Uploaded: /seq-dev/home/jc18#Sanger1-dev/irods_test/1mb.bni
/seq-dev/home/jc18#Sanger1-dev/irods_test/1mb.bnj
Uploaded: /seq-dev/home/jc18#Sanger1-dev/irods_test/1mb.bnj
retries: 160; fails: 16

real    6m23.979s
user    0m11.760s
sys     0m3.770s

kript avatar Oct 10 '22 10:10 kript

Do we know what the errors were exactly, from the server logs?

d-w-moore avatar Oct 10 '22 12:10 d-w-moore

Ah, this was it then - the "out of space on device" error - for the run just above? https://github.com/irods/python-irodsclient/issues/399#issue-1402946364 And we'd prefer that the "out of space on device" appear on the client output? (Just trying to make sure I'm clear on the central issue itself.)

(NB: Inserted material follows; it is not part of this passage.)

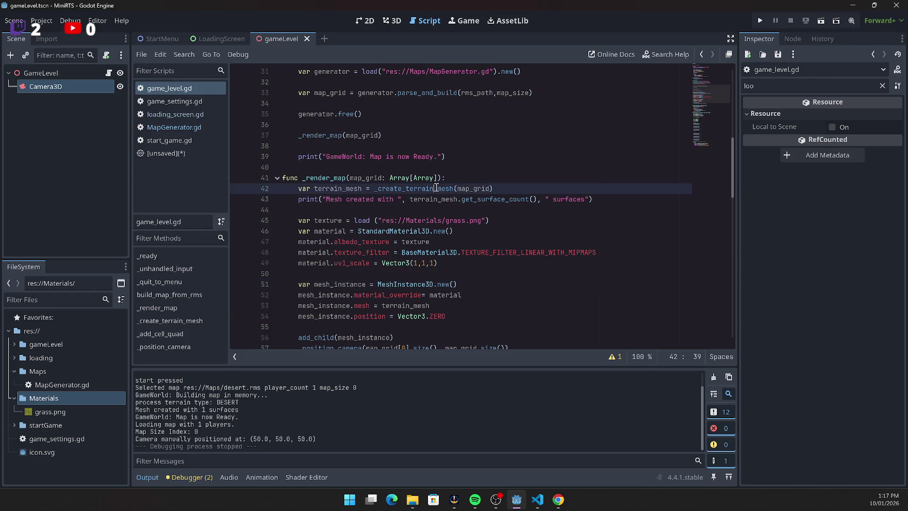
left_click(483, 188)
left_click(426, 189)
double_click(426, 189)
scroll(414, 208, "down", 8)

d-w-moore avatar Oct 10 '22 12:10 d-w-moore

Not really, no. I started looking into it because a variant of this script was getting intermittent SYS_INTERNAL_NULL_INPUT_ERR, but nothing was appearing in the logs on the Provider or consumer.

In triaging, the logs had variously UNIX_FILE_WRITE_ERR, UNIX_FILE_MKDIR_ERR, as in testing we had filled up some very small resources, however, as I wasn't seeing any errors client side it was hard to know when the disk full occurred from a client perspective, or if the error was something different.

To sum up, using iRODS 4.2.7 and python-irodsclient==1.1.5 I can't see to get errors back in the client whether I use;

  1. Normal python Exception
  2. irods.message.RErrorStack

kript avatar Oct 10 '22 13:10 kript

@kript . Ah, ok, thanks.

d-w-moore avatar Oct 10 '22 13:10 d-w-moore

None

@kript The PUTs that cause an out-of-disk-space error in your script above are in fact irods.exception.UNIX_FILE_WRITE_ERR(None,) instances but only the None part is printing out because print is using the default __str__ translation for Exception objects, which just prints out the args member. That will probably always be a None in any iRODS API call that returns an errno code without a message. So maybe try this instead, to print out the exception type:

print(repr(e))

When using formats, this means using 'r' instead of 's':

# If e is defined locally then these are equivalent:
"{e!r}".format(**locals())
f"{e!r}"
'%r' % e

d-w-moore avatar Oct 15 '22 03:10 d-w-moore

@kript Looking at this again, all we get as repr( )-style output is UNIX_FILE_WRITE_ERR(None,), and .... We could have at least included the errno code (which was 28) and/or the symbol and strerror-message [ (ENOSPC) / 'No space left on device']. I'll make this an issue in its own right.

d-w-moore avatar Oct 16 '22 14:10 d-w-moore

Thanks Daniel!

kript avatar Oct 16 '22 17:10 kript